I now again find myself facing serious illness, and although not cancer it is more probably terminal. This time around I have the same reaction: it is inconvenient, and although I now live alone there are things I still want to do. I suppose I'm lucky - life would have to be pretty bad for death to be considered convenient.
For what it's worth, my serial near-death experiences have brought me to believe that we should not tolerate religious belief on the grounds that some people cannot live without that support - a rather patronising view anyway. I believe most people can live without it, and live better. They are just afraid to try, like the smoker who won't quit because he can't imagine coping without the weed. Perhaps we need to design something like 'religious cessation' classes?
Downside? Yeah, recklessness. Think I'll go into town today and buy a new guitar on the off-chance that I won't be here when the credit card statement comes in.
Posted by: Vronsky | February 15, 2007 at 11:02 AM
I don't know that philosophy does or ought to teach us to accept death.
I personally have never been afraid of death, but that might well be just me; it's a well-known fact that I'm a seriously weird person.
But as unafraid as I am of death, I don't accept it, and I certainly don't accept the tiny span we're currently allotted.
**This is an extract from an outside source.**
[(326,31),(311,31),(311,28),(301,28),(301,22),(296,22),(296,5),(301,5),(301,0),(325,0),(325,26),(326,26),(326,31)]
I really wouldn't mind a thousand years or so to ponder the issue in considerable depth.
Nevertheless, I certainly don't see the incoherent and puerile traditional religious notion of an eternity in the Big Rock Candy Mountain to be at all appealing. I'd rather be eaten by worms.
Posted by: The Barefoot Bum | February 16, 2007 at 03:02 AM
Great stuff Nigel. I can’t say that I share all your sentiments towards death. Quite frankly, thinking about non-existence is enough to send chills down my spine. I know I didn’t exist for billions of years preceding my existence—those billions of years just flew by!—but it doesn’t help console me now since I’m able to contemplate my own utter annihilation. (And it certainly doesn’t help to read Sartre which only inflames my existential worries.) I know it seems silly, I won’t have any negative feelings: anxieties, pains, or worries when I’m dead. What’s even worse is that I’m only twenty-two years old! Yet, I can’t help but worry. I envy the Stoic philosophers—Seneca comes to mind—but I can’t emulate them. It’s a damn shame.
Posted by: Justin R. M. | February 16, 2007 at 03:59 AM
I have to say I share Justin's feelings on this. There's obviously nothing to fear IN death, but there are literally No Things in death. I like things, I like them an awful lot. I like sensations, and people, and being conscious. I like being conscious an awful lot, and the prospect of never feeling or thinking ever again is not one that gives meaning to my little flicker of consciousness. The black eternity before I was born isn't as troubling because it's Over. I am not concerned with the black eternity after I'm dead, I'm concerned with the cessation itself. Not its mechanics, or what it'll feel like, but that the universe will essentially cease to exist, forever. Apocalypses don't get any more total than that.
Posted by: Will K. T. | June 21, 2007 at 07:09 AM
Perhaps it's time to stop thinking of death as one great cataclysmic event. In all lives there are a multiplicity of deaths many of which are never noticed or mourned. The eternity that some speak of as only behind them is also in, through, and beyond them. The fleeting moment itself is death in its attachment to the other that we call life. Indeed, here they are hardly to be distinguished.